Investing in Technology is Essential to Business Progress: Determine Your Funding Model
By Irv Rothman, President and CEO, HPE Financial Services
Ask any CEO what is demanded from them today and we’re likely to say business transformation. From the largest Fortune 100 to the mom-and-pop shop around the corner, there is a clear imperative to innovate. As has been widely acknowledged, technology is a strategic lever for business progress. It is the nature of strategy; however, investment is required for implementation—and therein lies the challenge.
Truth is, funding transformation is not so easy. Innovating beyond the limits of incremental IT investments and small budgets is complex, time-consuming, and unpredictable. I often speak with organizations in the midst of this quandary. These are well-established companies (like yours, no doubt) with experienced leadership, satisfied customers, and stakeholders eager to move ahead. When it comes to developing a funding model to drive IT transformation, the question I typically hear is “How do I get started?”

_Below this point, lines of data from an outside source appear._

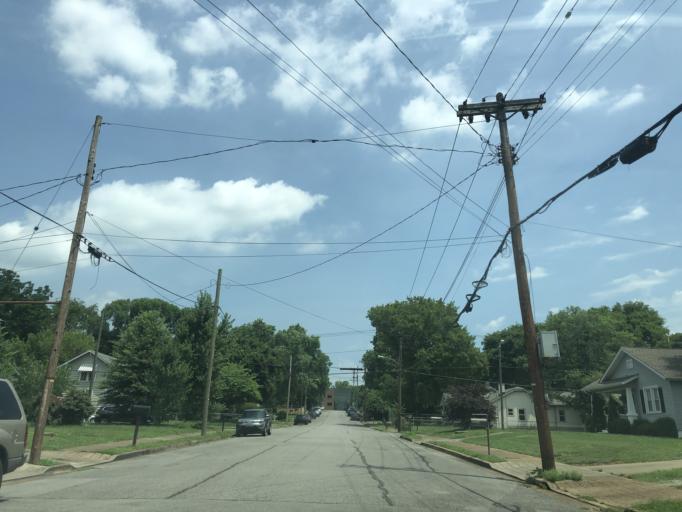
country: US
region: Tennessee
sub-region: Davidson County
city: Nashville
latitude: 36.1917
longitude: -86.7688
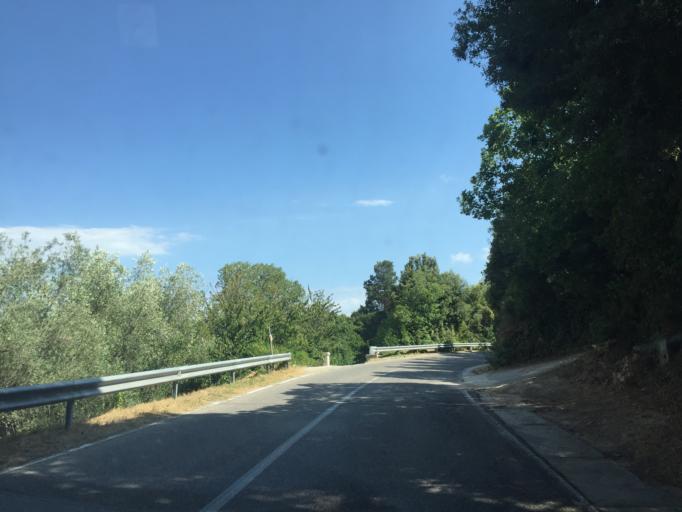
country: IT
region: Sardinia
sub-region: Provincia di Olbia-Tempio
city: Aggius
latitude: 40.9254
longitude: 9.0631
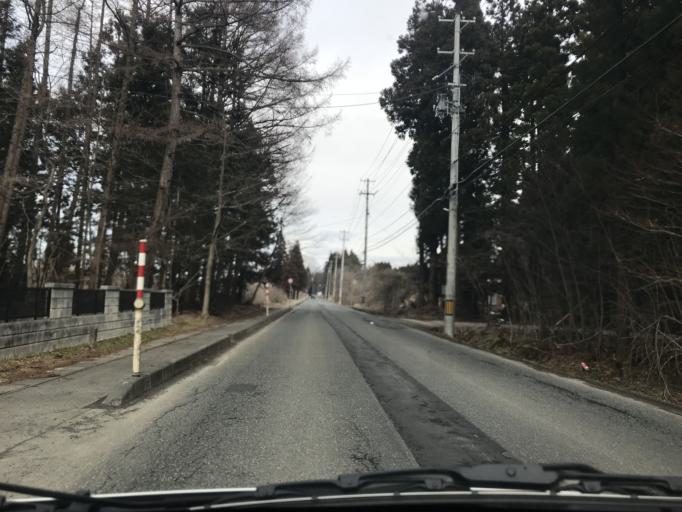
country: JP
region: Iwate
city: Kitakami
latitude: 39.3140
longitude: 141.0059
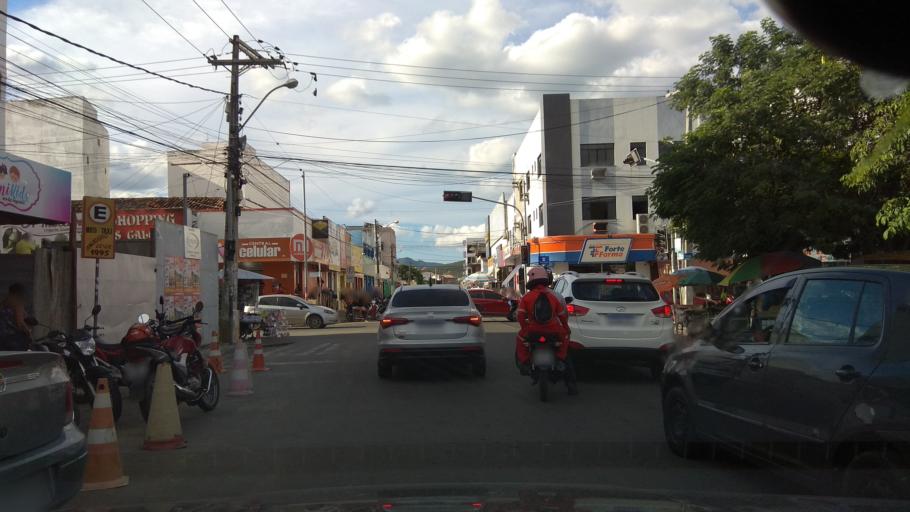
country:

Though industry disruption (aka the “Uber effect”) may grab your attention, what you’re additionally up against is the competitor next door. Easy to forget amid the hubbub and media buzz, competitive disruption can quickly snap up your market share. IT budgets are growing at a snail’s pace—two percent of annual revenue on average. Despite the need to fund innovation, the majority continues to disappear into the money pit known as legacy IT. This means you have to be as inventive as possible in creating financial capacity for new IT investments.
The traditional one-size-fits-all model has given way to more flexible options for you to acquire, pay for, and use IT. The good news is that your organization is likely sitting on an investment base that can be monetized to transform legacy IT. The process of doing this moves your IT from a complex mass of application entanglements (known as “technical debt” by most CIOs) to an innovation engine. Together with investment strategies structured around your KPIs, fixed budgets open up to become virtual and expanded budgets that fuel growth. Risk can be managed, costs matched to revenue, balance sheets better optimized, and true cost of use established.
Determining which funding model will serve your business best can be a complicated question. As a fellow business leader, I can tell you the process won’t be easy. But it will be worth it. Bear in mind, every journey begins with the first step.